» **Exercise prompt**: Starting at the line that contains "wrist: (81, 536)" and ending at the line that contains "pinky tip: (135, 662)", the lines below are to be given again exactly, with nothing added.

» **Provided data**:

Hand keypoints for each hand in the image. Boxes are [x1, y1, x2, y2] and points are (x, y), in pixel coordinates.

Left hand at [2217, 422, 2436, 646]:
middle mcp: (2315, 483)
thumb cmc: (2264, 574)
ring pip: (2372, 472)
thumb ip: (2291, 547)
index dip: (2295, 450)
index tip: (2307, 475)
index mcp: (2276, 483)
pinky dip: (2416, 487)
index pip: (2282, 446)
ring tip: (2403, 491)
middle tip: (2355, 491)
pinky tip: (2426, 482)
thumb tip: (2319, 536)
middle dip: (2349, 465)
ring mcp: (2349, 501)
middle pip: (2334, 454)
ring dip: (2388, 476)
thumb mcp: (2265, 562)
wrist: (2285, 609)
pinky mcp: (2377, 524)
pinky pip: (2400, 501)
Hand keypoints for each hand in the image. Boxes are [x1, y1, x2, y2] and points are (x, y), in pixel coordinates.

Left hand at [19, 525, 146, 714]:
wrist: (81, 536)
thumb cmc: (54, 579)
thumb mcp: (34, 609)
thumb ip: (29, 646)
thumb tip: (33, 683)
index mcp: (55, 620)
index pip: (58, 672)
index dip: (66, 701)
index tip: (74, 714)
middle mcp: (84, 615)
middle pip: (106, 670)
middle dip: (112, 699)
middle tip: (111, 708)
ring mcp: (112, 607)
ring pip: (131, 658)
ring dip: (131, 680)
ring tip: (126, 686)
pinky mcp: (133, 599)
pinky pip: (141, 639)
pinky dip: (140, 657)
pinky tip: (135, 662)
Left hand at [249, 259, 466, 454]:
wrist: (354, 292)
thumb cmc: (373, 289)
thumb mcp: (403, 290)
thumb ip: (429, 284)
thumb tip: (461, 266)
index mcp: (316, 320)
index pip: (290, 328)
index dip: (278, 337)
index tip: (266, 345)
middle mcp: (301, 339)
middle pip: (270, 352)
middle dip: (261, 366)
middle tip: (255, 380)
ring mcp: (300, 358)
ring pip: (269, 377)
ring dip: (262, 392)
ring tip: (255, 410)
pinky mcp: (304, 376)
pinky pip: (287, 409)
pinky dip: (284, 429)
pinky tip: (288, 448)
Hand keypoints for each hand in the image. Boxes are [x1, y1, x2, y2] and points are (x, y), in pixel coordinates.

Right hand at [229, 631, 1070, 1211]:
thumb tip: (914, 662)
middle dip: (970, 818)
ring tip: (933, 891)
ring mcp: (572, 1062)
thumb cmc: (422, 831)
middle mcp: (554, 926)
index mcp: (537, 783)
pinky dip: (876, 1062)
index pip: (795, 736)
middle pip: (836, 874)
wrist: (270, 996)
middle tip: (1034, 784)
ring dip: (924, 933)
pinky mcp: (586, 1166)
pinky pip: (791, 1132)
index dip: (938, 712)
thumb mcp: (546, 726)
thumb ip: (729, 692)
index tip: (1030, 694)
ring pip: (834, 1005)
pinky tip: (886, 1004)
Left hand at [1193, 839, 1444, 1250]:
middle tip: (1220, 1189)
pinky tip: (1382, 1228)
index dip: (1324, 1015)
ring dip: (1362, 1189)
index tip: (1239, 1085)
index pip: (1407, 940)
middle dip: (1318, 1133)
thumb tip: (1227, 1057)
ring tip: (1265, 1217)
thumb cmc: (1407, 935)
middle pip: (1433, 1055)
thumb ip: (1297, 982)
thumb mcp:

» **Exercise response**:
wrist: (81, 536)
thumb cmc: (54, 579)
thumb mcp: (34, 609)
thumb ip: (29, 646)
thumb tip: (33, 683)
index mcp: (55, 620)
index pip: (58, 672)
index dip: (66, 701)
index tip: (74, 714)
middle mcp: (84, 615)
middle pip: (106, 670)
middle dip: (112, 699)
middle tip: (111, 708)
ring mcp: (112, 607)
ring pip: (131, 658)
ring dip: (131, 680)
ring tip: (126, 686)
pinky mcp: (133, 599)
pinky pip: (141, 639)
pinky dip: (140, 657)
pinky tip: (135, 662)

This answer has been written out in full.